QUOTED PASSAGE: Begin

In 2023 at Clonard we are continuing our involvement in the Melbourne Archdiocese of Catholic Schools Secondary Disciplinary Literacy project. This began in 2022 and will run into 2024. Clonard joins a number of other schools from Melbourne and Victoria who are actively developing a whole school literacy approach with an initial focus on improving student’s ability to read in their subject area.

Research shows that students need to understand a very high level of words in what they are reading in order to make sense of the whole text – whether this is a worded Maths question, a Science article or a game strategy in Physical Education. Each learning area is selecting key vocabulary for each new unit that students begin and taking a variety of approaches to teach this. It is important that students see this vocab repeatedly, speak it, use it and then connect it to other words.

This means that unlike when they are learning to read in primary school, our secondary Clonard students are reading to learn.

This also includes a focus on the VCAA command terms – words that are used in assessment across all subjects in VCE.

QUOTED PASSAGE: End

WORK ITEM: Continue the passage above about Clonard's disciplinary literacy project, picking up right after its final sentence on the VCAA command terms.

LISTED RECORDS: Begin

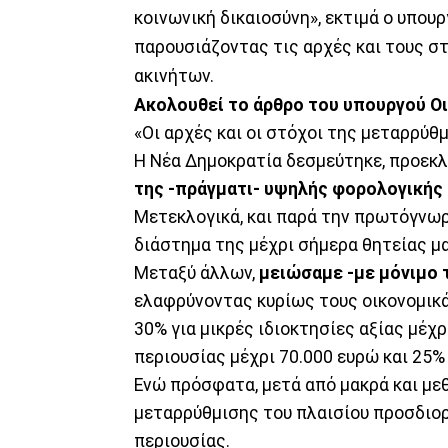
κοινωνική δικαιοσύνη», εκτιμά ο υπου
παρουσιάζοντας τις αρχές και τους σ
ακινήτων.
Ακολουθεί το άρθρο του υπουργού Ο
«Οι αρχές και οι στόχοι της μεταρρύθ
Η Νέα Δημοκρατία δεσμεύτηκε, προεκλ
της -πράγματι- υψηλής φορολογικής 
Μετεκλογικά, και παρά την πρωτόγνωρ
διάστημα της μέχρι σήμερα θητείας μα
Μεταξύ άλλων,
μειώσαμε -με μόνιμο 
ελαφρύνοντας κυρίως τους οικονομικά
30% για μικρές ιδιοκτησίες αξίας μέχρ
περιουσίας μέχρι 70.000 ευρώ και 25% 
Ενώ πρόσφατα, μετά από μακρά και με
μεταρρύθμισης του πλαισίου προσδιορ
περιουσίας.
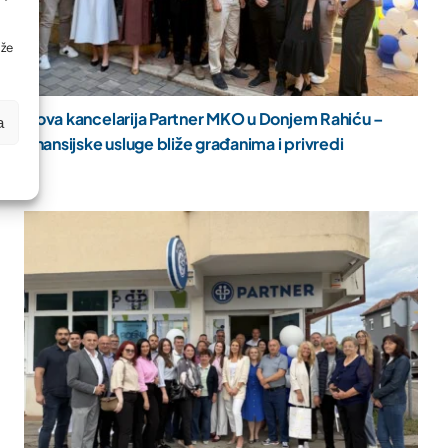
ože
Nova kancelarija Partner MKO u Donjem Rahiću –
a
finansijske usluge bliže građanima i privredi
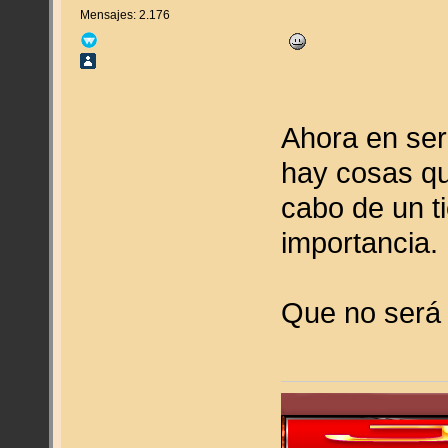
Mensajes: 2.176
Ahora en seri
hay cosas qu
cabo de un t
importancia.
Que no será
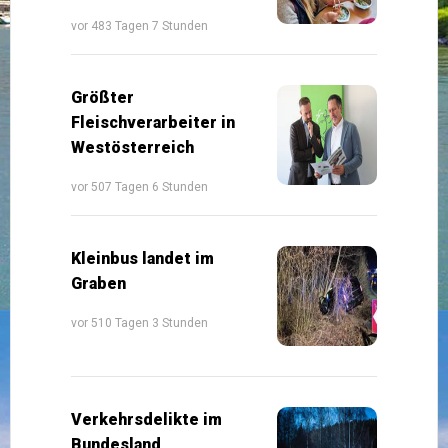
vor 483 Tagen 7 Stunden
Größter
Fleischverarbeiter in
Westösterreich
vor 507 Tagen 6 Stunden
Kleinbus landet im
Graben
vor 510 Tagen 3 Stunden
Verkehrsdelikte im
Bundesland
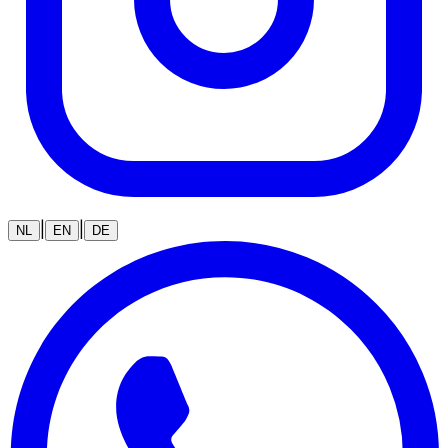
|
|
NL
EN
DE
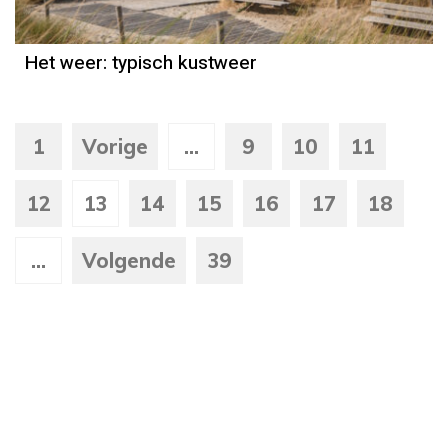
Het weer: typisch kustweer
1
Vorige
...
9
10
11
12
13
14
15
16
17
18
...
Volgende
39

LISTED RECORDS: End

ANSWER TO THIS TASK:
Our Science department are doing great work in literacy lead by Science Learning Leader Craig Canning. Some of the ways that vocab learning is happening in the Science classroom are:

Unit 1 Biology with Ms Semjonov:

  • Students learn to associate actions and pictures with a new word to move it into their long term memory
  • Learning the Latin origins of roots. Eg: ‘prokaryotes’ – first cells that evolved. Pro = first
  • Playing Quizlet; an online collaborative vocab game that requires real life speaking and sharing to consolidate new knowledge
  • Acronyms for learning stages and language:

Prophase

Metaphase

Anaphase

Telophase

= Peed Myself At Torquay

What our students have to say:

“Vocab helps us learn better and remember things more easily” – Millie

“It helps us gain an understanding of the topic and what we are actually learning”-  Georgia

“In Biology and indeed most sciences- you are learning as much vocab as if you are learning a language other than English” – Ms S

Year 10 Chemistry – Ms Tolan

Why do we learn vocab?

“It helps us to understand what we are learning better” – Ella

“It means when we get to exams we understand what the question is asking” -Hattie

“We have a glossary; It helps us understand the topic more” – Billie

“They are not just a bunch of letters or words anymore; we understand what they mean and how to use them”- Juliette

Ask your daughter what news words she is learning in her different subjects!